───── Input material ─────
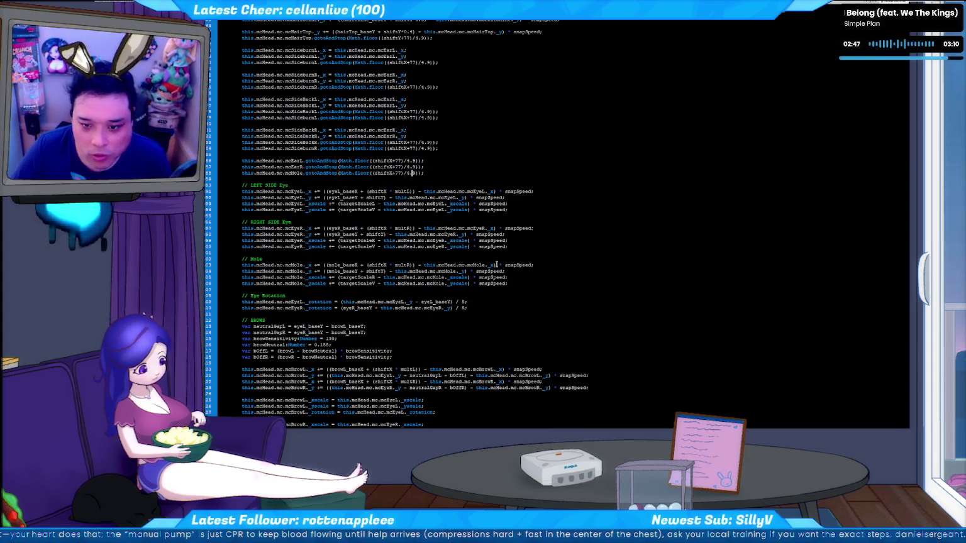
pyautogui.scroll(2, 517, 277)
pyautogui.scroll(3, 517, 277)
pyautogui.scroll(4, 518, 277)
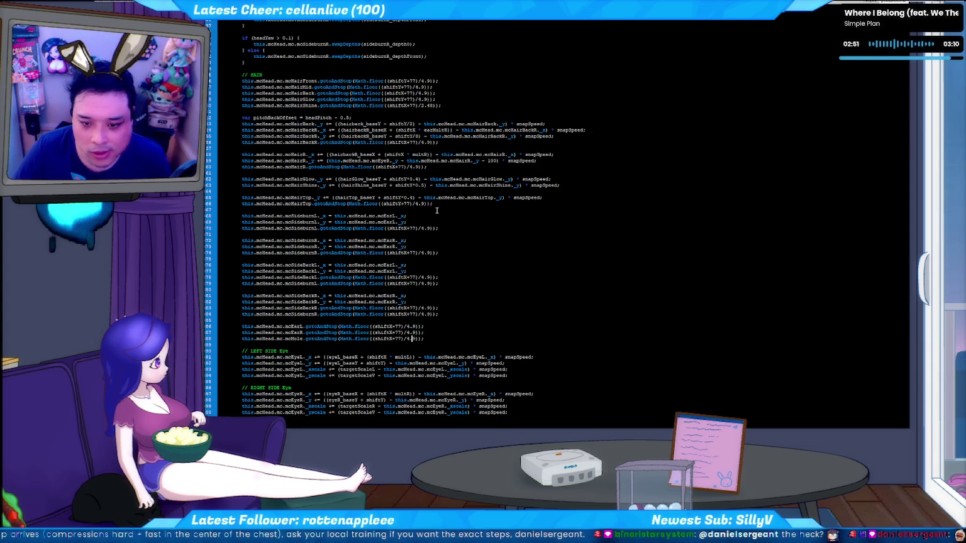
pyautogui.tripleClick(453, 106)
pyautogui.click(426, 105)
─────
Please provide a faithful transcription of all the data, pictures excluded.

Expected answer.
pyautogui.scroll(2, 517, 277)
pyautogui.scroll(3, 517, 277)
pyautogui.scroll(4, 518, 277)
pyautogui.tripleClick(453, 106)
pyautogui.click(426, 105)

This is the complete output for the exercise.